* Instrução 1: Repita, sem nenhuma alteração, o trecho do texto sobre o depoimento de parte no inventário que vai de "R) Motivos pelos" até "ter sido deferidos.".

* Texto de leitura:
▼

P) Em súmula, os depoimentos de parte requeridos pelos Recorrentes têm na sua essência em vista o apuramento da verdade, factos estes que a serem provados e atento o exposto, permitiram prestar os esclarecimentos e informações necessárias à boa decisão da causa, sendo favoráveis e desfavoráveis, na medida em que implicarão quer a exclusão de verbas da relação de bens, quer a inclusão de novas verbas, bem como o aumento do valor dos bens relacionados e portanto do acervo hereditário a partilhar.
Q) Sendo contudo, totalmente desfavoráveis ao cabeça de casal, cujo depoimento de parte foi requerido, na medida em que a sua prova implicará a prova da existência de mais bens a partilhar e que deverão integrar o acervo hereditário, o aumento do valor dos bens a partilhar, a prática de actos de disposição de bens da herança por parte daquele e a prova do valor recebido com a venda dos mesmos, com a consequente obrigação de entrega à massa da herança e sua relacionação.
R) Motivos pelos quais, atenta a natureza do processo de inventário, o qual tem em vista o apuramento dos bens pertencentes ao acervo hereditário, a sua relacionação e posterior partilha dos mesmos, os factos a provar em causa nos autos por meio dos depoimentos de parte requeridos pelos ora Recorrentes, sempre os depoimentos de parte requeridos deveriam ter sido deferidos.
S) Pelo que carece de qualquer fundamento legal o despacho proferido, devendo o mesmo ser revogado e substituído por outro que admita a prova por depoimento de parte requerida pelos ora Recorrentes.

▲

* Dados fornecidos:
▼

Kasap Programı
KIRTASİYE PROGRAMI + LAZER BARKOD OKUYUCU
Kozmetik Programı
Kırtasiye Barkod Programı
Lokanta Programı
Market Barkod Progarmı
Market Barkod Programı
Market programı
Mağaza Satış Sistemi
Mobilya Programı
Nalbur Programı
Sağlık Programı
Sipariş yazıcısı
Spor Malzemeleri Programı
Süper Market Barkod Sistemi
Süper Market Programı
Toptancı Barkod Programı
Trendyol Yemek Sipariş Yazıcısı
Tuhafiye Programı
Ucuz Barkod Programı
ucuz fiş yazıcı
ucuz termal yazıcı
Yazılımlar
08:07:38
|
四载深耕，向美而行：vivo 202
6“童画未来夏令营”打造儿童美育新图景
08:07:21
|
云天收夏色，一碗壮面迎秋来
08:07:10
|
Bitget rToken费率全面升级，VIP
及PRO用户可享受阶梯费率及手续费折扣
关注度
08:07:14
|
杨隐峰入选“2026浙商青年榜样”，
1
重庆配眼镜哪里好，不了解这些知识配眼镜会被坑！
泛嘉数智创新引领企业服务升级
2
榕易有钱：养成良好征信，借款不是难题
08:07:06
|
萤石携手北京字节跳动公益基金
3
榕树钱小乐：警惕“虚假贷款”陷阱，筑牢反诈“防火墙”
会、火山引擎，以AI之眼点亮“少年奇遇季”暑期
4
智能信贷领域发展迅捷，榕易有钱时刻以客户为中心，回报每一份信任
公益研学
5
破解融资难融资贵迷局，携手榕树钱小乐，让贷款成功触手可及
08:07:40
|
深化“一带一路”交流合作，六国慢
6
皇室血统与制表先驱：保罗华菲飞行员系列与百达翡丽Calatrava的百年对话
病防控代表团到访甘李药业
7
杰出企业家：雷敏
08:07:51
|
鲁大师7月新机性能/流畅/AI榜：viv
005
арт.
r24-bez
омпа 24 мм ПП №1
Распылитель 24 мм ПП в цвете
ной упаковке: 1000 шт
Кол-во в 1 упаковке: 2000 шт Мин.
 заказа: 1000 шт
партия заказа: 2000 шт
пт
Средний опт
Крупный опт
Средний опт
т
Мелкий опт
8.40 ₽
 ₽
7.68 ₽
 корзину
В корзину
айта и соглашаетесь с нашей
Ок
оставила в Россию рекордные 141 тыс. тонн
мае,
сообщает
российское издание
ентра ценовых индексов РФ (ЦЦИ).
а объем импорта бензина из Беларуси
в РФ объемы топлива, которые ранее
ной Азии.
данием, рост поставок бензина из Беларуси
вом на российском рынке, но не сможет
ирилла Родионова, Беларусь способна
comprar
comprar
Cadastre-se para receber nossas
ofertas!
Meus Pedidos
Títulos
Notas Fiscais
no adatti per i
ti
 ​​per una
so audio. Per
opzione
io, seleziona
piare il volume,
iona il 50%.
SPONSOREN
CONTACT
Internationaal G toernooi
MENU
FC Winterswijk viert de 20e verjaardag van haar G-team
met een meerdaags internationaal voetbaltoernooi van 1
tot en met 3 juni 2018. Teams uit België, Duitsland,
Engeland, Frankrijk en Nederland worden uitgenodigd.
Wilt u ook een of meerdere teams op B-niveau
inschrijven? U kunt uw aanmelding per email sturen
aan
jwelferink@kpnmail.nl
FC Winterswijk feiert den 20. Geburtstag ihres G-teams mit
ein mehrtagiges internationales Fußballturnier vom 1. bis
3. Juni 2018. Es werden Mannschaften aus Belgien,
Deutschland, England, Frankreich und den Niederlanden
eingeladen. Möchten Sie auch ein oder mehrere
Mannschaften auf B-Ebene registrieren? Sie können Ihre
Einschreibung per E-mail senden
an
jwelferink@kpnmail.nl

▲

* Instrução 2: Reproduza fielmente o trecho dos registros que vai do início deles até a linha que contém "Deutschland, England, Frankreich", incluindo essa linha.

* Resultado da tarefa 1:
R) Motivos pelos quais, atenta a natureza do processo de inventário, o qual tem em vista o apuramento dos bens pertencentes ao acervo hereditário, a sua relacionação e posterior partilha dos mesmos, os factos a provar em causa nos autos por meio dos depoimentos de parte requeridos pelos ora Recorrentes, sempre os depoimentos de parte requeridos deveriam ter sido deferidos.

* Resultado da tarefa 2:
Kasap Programı
KIRTASİYE PROGRAMI + LAZER BARKOD OKUYUCU
Kozmetik Programı
Kırtasiye Barkod Programı
Lokanta Programı
Market Barkod Progarmı
Market Barkod Programı
Market programı
Mağaza Satış Sistemi
Mobilya Programı
Nalbur Programı
Sağlık Programı
Sipariş yazıcısı
Spor Malzemeleri Programı
Süper Market Barkod Sistemi
Süper Market Programı
Toptancı Barkod Programı
Trendyol Yemek Sipariş Yazıcısı
Tuhafiye Programı
Ucuz Barkod Programı
ucuz fiş yazıcı
ucuz termal yazıcı
Yazılımlar
08:07:38
|
四载深耕，向美而行：vivo 202
6“童画未来夏令营”打造儿童美育新图景
08:07:21
|
云天收夏色，一碗壮面迎秋来
08:07:10
|
Bitget rToken费率全面升级，VIP
及PRO用户可享受阶梯费率及手续费折扣
关注度
08:07:14
|
杨隐峰入选“2026浙商青年榜样”，
1
重庆配眼镜哪里好，不了解这些知识配眼镜会被坑！
泛嘉数智创新引领企业服务升级
2
榕易有钱：养成良好征信，借款不是难题
08:07:06
|
萤石携手北京字节跳动公益基金
3
榕树钱小乐：警惕“虚假贷款”陷阱，筑牢反诈“防火墙”
会、火山引擎，以AI之眼点亮“少年奇遇季”暑期
4
智能信贷领域发展迅捷，榕易有钱时刻以客户为中心，回报每一份信任
公益研学
5
破解融资难融资贵迷局，携手榕树钱小乐，让贷款成功触手可及
08:07:40
|
深化“一带一路”交流合作，六国慢
6
皇室血统与制表先驱：保罗华菲飞行员系列与百达翡丽Calatrava的百年对话
病防控代表团到访甘李药业
7
杰出企业家：雷敏
08:07:51
|
鲁大师7月新机性能/流畅/AI榜：viv
005
арт.
r24-bez
омпа 24 мм ПП №1
Распылитель 24 мм ПП в цвете
ной упаковке: 1000 шт
Кол-во в 1 упаковке: 2000 шт Мин.
 заказа: 1000 шт
партия заказа: 2000 шт
пт
Средний опт
Крупный опт
Средний опт
т
Мелкий опт
8.40 ₽
 ₽
7.68 ₽
 корзину
В корзину
айта и соглашаетесь с нашей
Ок
оставила в Россию рекордные 141 тыс. тонн
мае,
сообщает
российское издание
ентра ценовых индексов РФ (ЦЦИ).
а объем импорта бензина из Беларуси
в РФ объемы топлива, которые ранее
ной Азии.
данием, рост поставок бензина из Беларуси
вом на российском рынке, но не сможет
ирилла Родионова, Беларусь способна
comprar
comprar
Cadastre-se para receber nossas
ofertas!
Meus Pedidos
Títulos
Notas Fiscais
no adatti per i
ti
 ​​per una
so audio. Per
opzione
io, seleziona
piare il volume,
iona il 50%.
SPONSOREN
CONTACT
Internationaal G toernooi
MENU
FC Winterswijk viert de 20e verjaardag van haar G-team
met een meerdaags internationaal voetbaltoernooi van 1
tot en met 3 juni 2018. Teams uit België, Duitsland,
Engeland, Frankrijk en Nederland worden uitgenodigd.
Wilt u ook een of meerdere teams op B-niveau
inschrijven? U kunt uw aanmelding per email sturen
aan
jwelferink@kpnmail.nl
FC Winterswijk feiert den 20. Geburtstag ihres G-teams mit
ein mehrtagiges internationales Fußballturnier vom 1. bis
3. Juni 2018. Es werden Mannschaften aus Belgien,
Deutschland, England, Frankreich und den Niederlanden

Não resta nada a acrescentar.